Michael Stettler, Schweitzer Chronic, 1631
First published in 1627, with an update re-issued as “Schweitzer Chronic” in 1631
What do you expect from a “Swiss chronicle”? Certainly a history of Switzerland. Actually, this book is something quite different. The author, Michael Stettler, was commissioned by the burghers of Bern to write a continuation of Bernese history. In 1624, when the commission was placed, there was only the chronicle of Valerius Anshelm available, and he had ended exactly with the year 1526, that is two years before the Bernese Reformation edict was decreed. The reformed burghers thus had every right to believe that their history had to written yet.
They chose Michael Stettler as their historian. In our eyes, that was a strange decision. “Without great talent,” is how the article in the “Historisches Lexikon der Schweiz” (“Historical Dictionary of Switzerland”) describes the man. The somewhat older encyclopedia “Allgemeine Deutsche Biographien” even calls him an “unimaginative rhymer with no creative power.” Well, genius would have been more of an obstacle to Stettler during his career. He stemmed from an old patrician dynasty and earned his living in the administration of the city of Bern. Eventually he even became a member of the Grand Council, followed by the position of bailiff of Oron and “Oberlehenskommissär” of the so-called “welsch lands”. But then this desk criminal fostered a strange interest in the past, and so he wrote a ten-volume history of his homeland in his spare time. He had this manuscript elaborately bound and handed it over to the Bernese Council.
That’s why the Bernese burgher knew that they had a man in their midst who shared their convictions and ideals while working as an author at the same time. These were optimal conditions for commissioning a chronicle with no unpleasant surprises to fear! Historians are known for their tendency to judge events differently than a stern authority would like them to. In these regards, Michael Stettler posed no threat.
His world view corresponded to that of his contemporaries.
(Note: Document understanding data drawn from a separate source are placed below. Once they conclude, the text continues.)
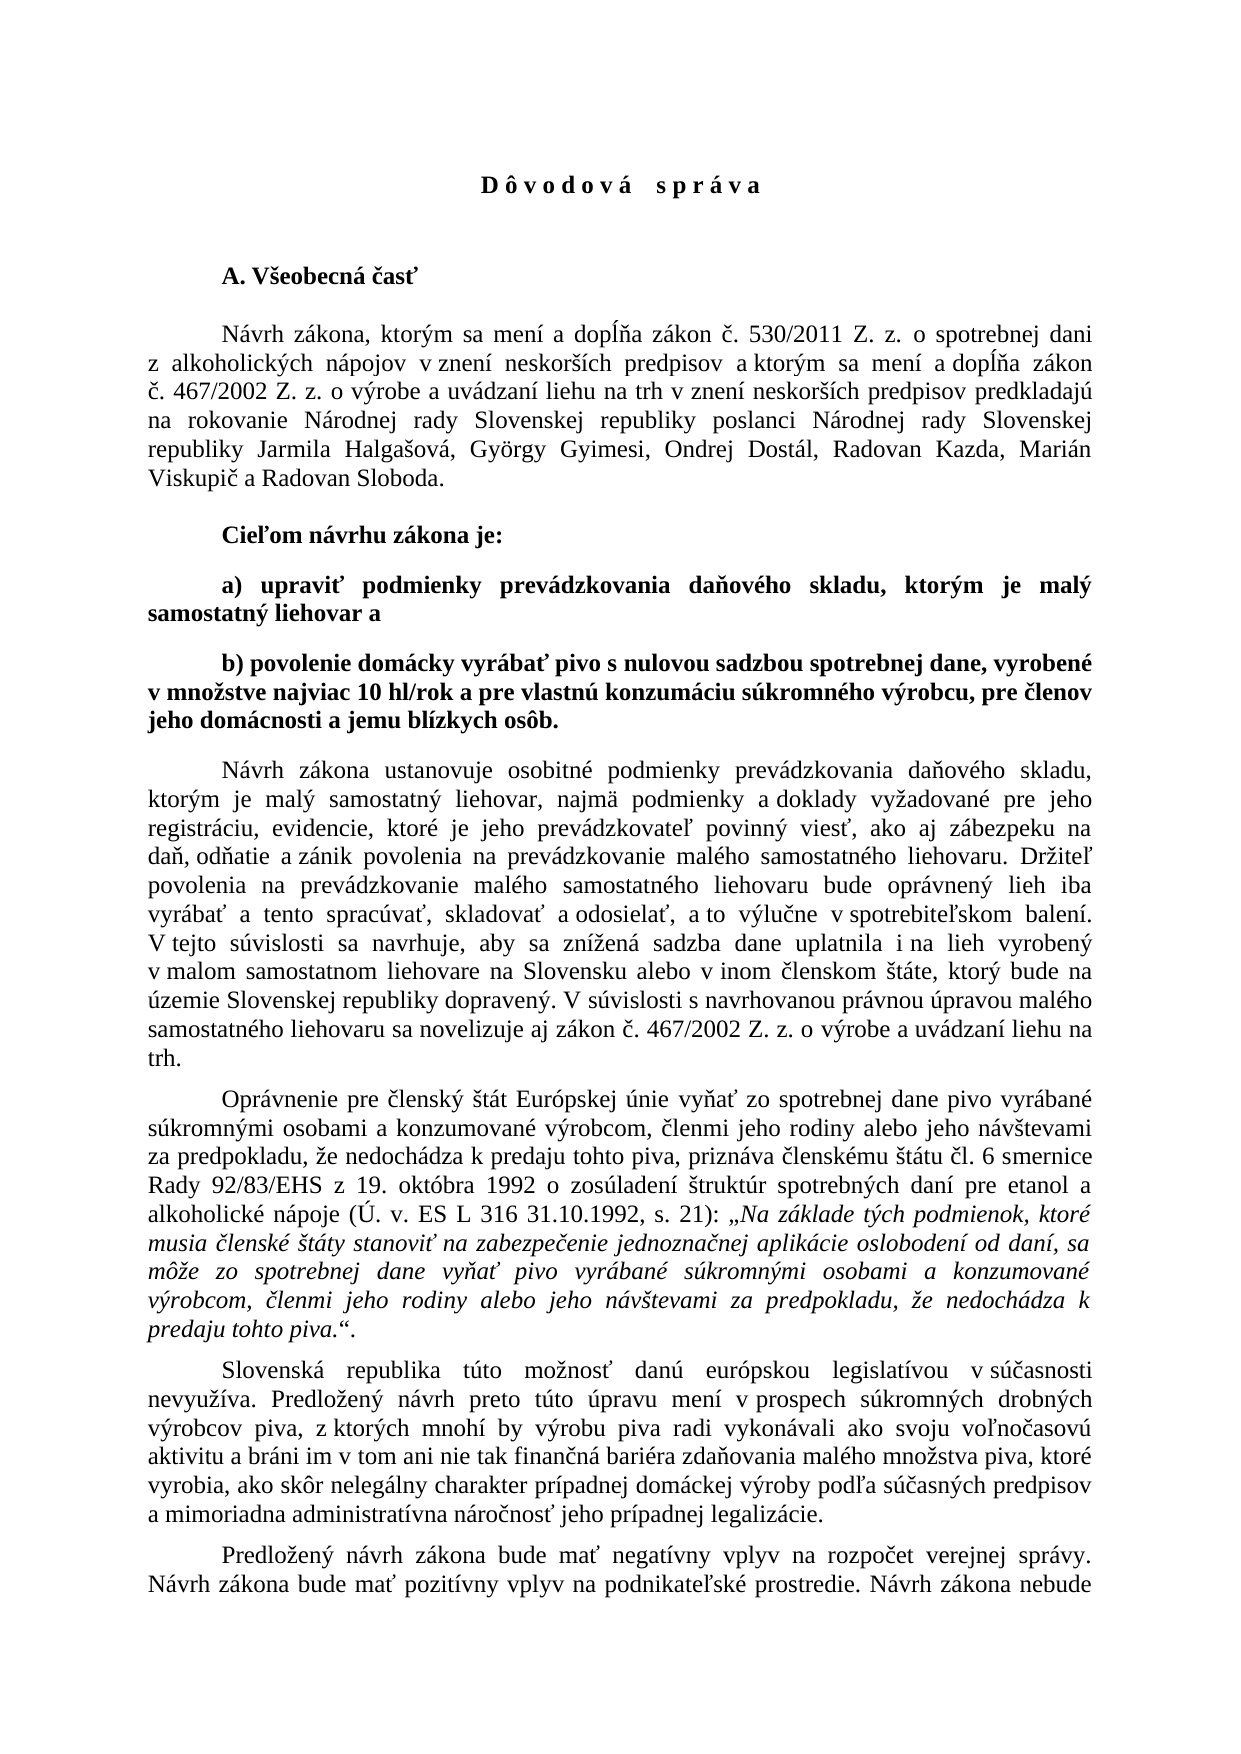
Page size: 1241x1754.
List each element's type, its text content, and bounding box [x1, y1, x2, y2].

text Slovenská republika túto možnosť danú európskou legislatívou v súčasnosti nevyužíva. Predložený návrh preto túto úpravu mení v prospech súkromných drobných výrobcov piva, z ktorých mnohí by výrobu piva radi vykonávali ako svoju voľnočasovú aktivitu a bráni im v tom ani nie tak finančná bariéra zdaňovania malého množstva piva, ktoré vyrobia, ako skôr nelegálny charakter prípadnej domáckej výroby podľa súčasných predpisov a mimoriadna administratívna náročnosť jeho prípadnej legalizácie. [148, 1355, 1093, 1528]
subtitle A. Všeobecná časť [148, 261, 1093, 290]
text Cieľom návrhu zákona je: [148, 520, 1093, 549]
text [148, 1540, 1093, 1598]
text D ô v o d o v á s p r á v a [148, 170, 1093, 199]
text Návrh zákona, ktorým sa mení a dopĺňa zákon č. 530/2011 Z. z. o spotrebnej dani z alkoholických nápojov v znení neskorších predpisov a ktorým sa mení a dopĺňa zákon č. 467/2002 Z. z. o výrobe a uvádzaní liehu na trh v znení neskorších predpisov predkladajú na rokovanie Národnej rady Slovenskej republiky poslanci Národnej rady Slovenskej republiky Jarmila Halgašová, Gyӧrgy Gyimesi, Ondrej Dostál, Radovan Kazda, Marián Viskupič a Radovan Sloboda. [148, 319, 1093, 491]
text Oprávnenie pre členský štát Európskej únie vyňať zo spotrebnej dane pivo vyrábané súkromnými osobami a konzumované výrobcom, členmi jeho rodiny alebo jeho návštevami za predpokladu, že nedochádza k predaju tohto piva, priznáva členskému štátu čl. 6 smernice Rady 92/83/EHS z 19. októbra 1992 o zosúladení štruktúr spotrebných daní pre etanol a alkoholické nápoje (Ú. v. ES L 316 31.10.1992, s. 21): „Na základe tých podmienok, ktoré musia členské štáty stanoviť na zabezpečenie jednoznačnej aplikácie oslobodení od daní, sa môže zo spotrebnej dane vyňať pivo vyrábané súkromnými osobami a konzumované výrobcom, členmi jeho rodiny alebo jeho návštevami za predpokladu, že nedochádza k predaju tohto piva.“. [148, 1084, 1093, 1170]
text Návrh zákona ustanovuje osobitné podmienky prevádzkovania daňového skladu, ktorým je malý samostatný liehovar, najmä podmienky a doklady vyžadované pre jeho registráciu, evidencie, ktoré je jeho prevádzkovateľ povinný viesť, ako aj zábezpeku na daň, odňatie a zánik povolenia na prevádzkovanie malého samostatného liehovaru. Držiteľ povolenia na prevádzkovanie malého samostatného liehovaru bude oprávnený lieh iba vyrábať a tento spracúvať, skladovať a odosielať, a to výlučne v spotrebiteľskom balení. V tejto súvislosti sa navrhuje, aby sa znížená sadzba dane uplatnila i na lieh vyrobený v malom samostatnom liehovare na Slovensku alebo v inom členskom štáte, ktorý bude na územie Slovenskej republiky dopravený. V súvislosti s navrhovanou právnou úpravou malého samostatného liehovaru sa novelizuje aj zákon č. 467/2002 Z. z. o výrobe a uvádzaní liehu na trh. [148, 755, 1093, 1071]
text Oprávnenie pre členský štát Európskej únie vyňať zo spotrebnej dane pivo vyrábané súkromnými osobami a konzumované výrobcom, členmi jeho rodiny alebo jeho návštevami za predpokladu, že nedochádza k predaju tohto piva, priznáva členskému štátu čl. 6 smernice Rady 92/83/EHS z 19. októbra 1992 o zosúladení štruktúr spotrebných daní pre etanol a alkoholické nápoje (Ú. v. ES L 316 31.10.1992, s. 21): „Na základe tých podmienok, ktoré musia členské štáty stanoviť na zabezpečenie jednoznačnej aplikácie oslobodení od daní, sa môže zo spotrebnej dane vyňať pivo vyrábané súkromnými osobami a konzumované výrobcom, členmi jeho rodiny alebo jeho návštevami za predpokladu, že nedochádza k predaju tohto piva.“. [148, 1199, 1093, 1343]
text b) povolenie domácky vyrábať pivo s nulovou sadzbou spotrebnej dane, vyrobené v množstve najviac 10 hl/rok a pre vlastnú konzumáciu súkromného výrobcu, pre členov jeho domácnosti a jemu blízkych osôb. [148, 648, 1093, 734]
text a) upraviť podmienky prevádzkovania daňového skladu, ktorým je malý samostatný liehovar a [148, 570, 1093, 627]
And so his work is characterized by a profound faith in the Almighty God, who makes the fate of his own take a turn to the better. Without the protection of God (and the altruistic commitment of the pious Bernese burghers), the tiny Confederation would of course never have been able to evolve into the powerful community that successfully evaded the religious war raging – we are, after all, right in the 30 Years’ War. Based on his own convictions, Stettler celebrates the Bernese aristocracy as the ideal form of government, as the foundation of happiness of not just the city of Bern but the whole of Switzerland.
Today, we might tend to disagree. And that would be exactly what Stettler’s clients would not have wished. His contemporaries appreciated the work indeed.
While today’s generations of historians use Stettler only because of his superb source work, the Bernese burghers loved him precisely because of his way of seeing things that seems strange to us. Self-criticism is a more modern virtue anyway.